DATA SHOWN >>
▼
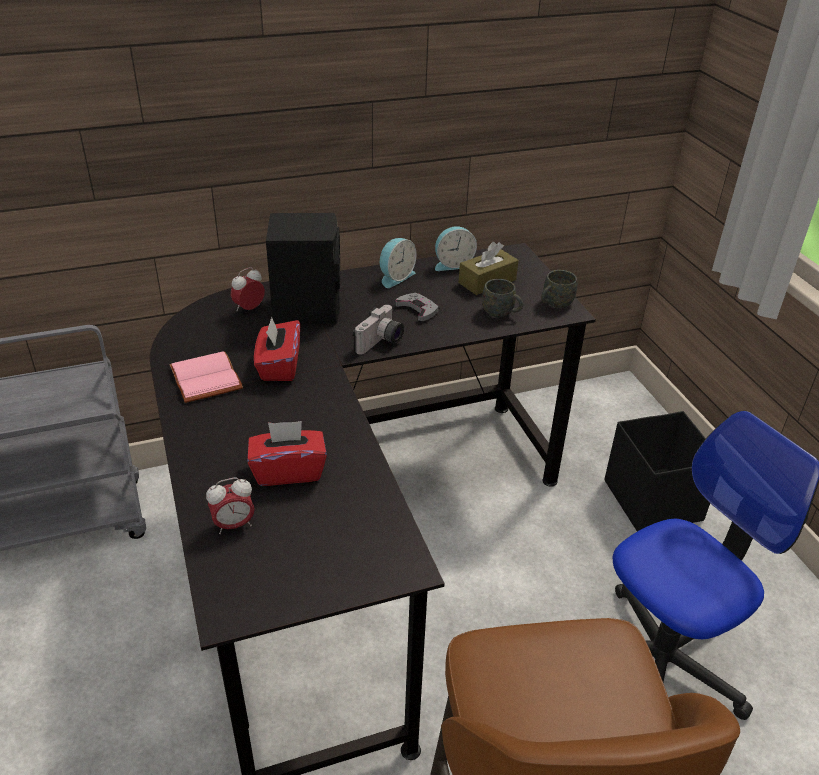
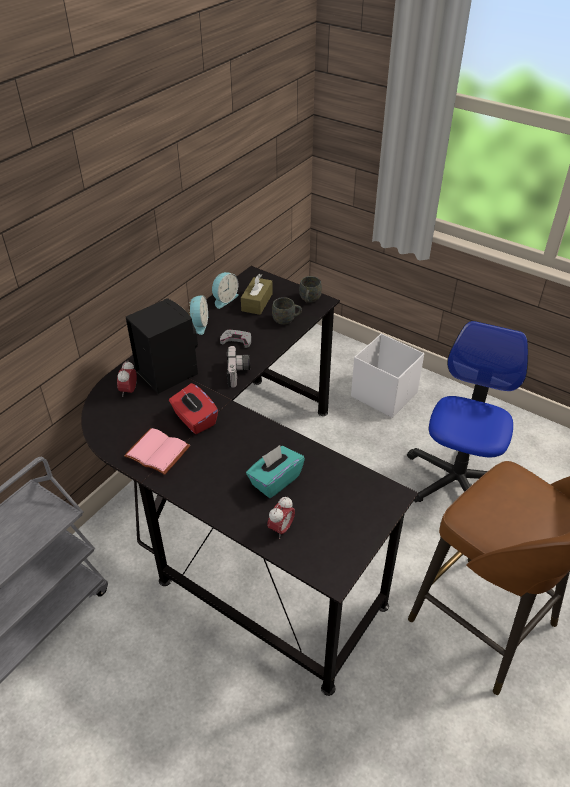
camera: 35 degrees left, 5 degrees up
red tissue box [247,421,327,486] -> turquoise tissue box [246,445,305,498]
black storage box [604,411,710,531] -> white storage box [351,333,424,418]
▲
TASK ITEM >>
Reproduce every line above word for word; no images.

SOLUTION >>
camera: 35 degrees left, 5 degrees up
red tissue box [247,421,327,486] -> turquoise tissue box [246,445,305,498]
black storage box [604,411,710,531] -> white storage box [351,333,424,418]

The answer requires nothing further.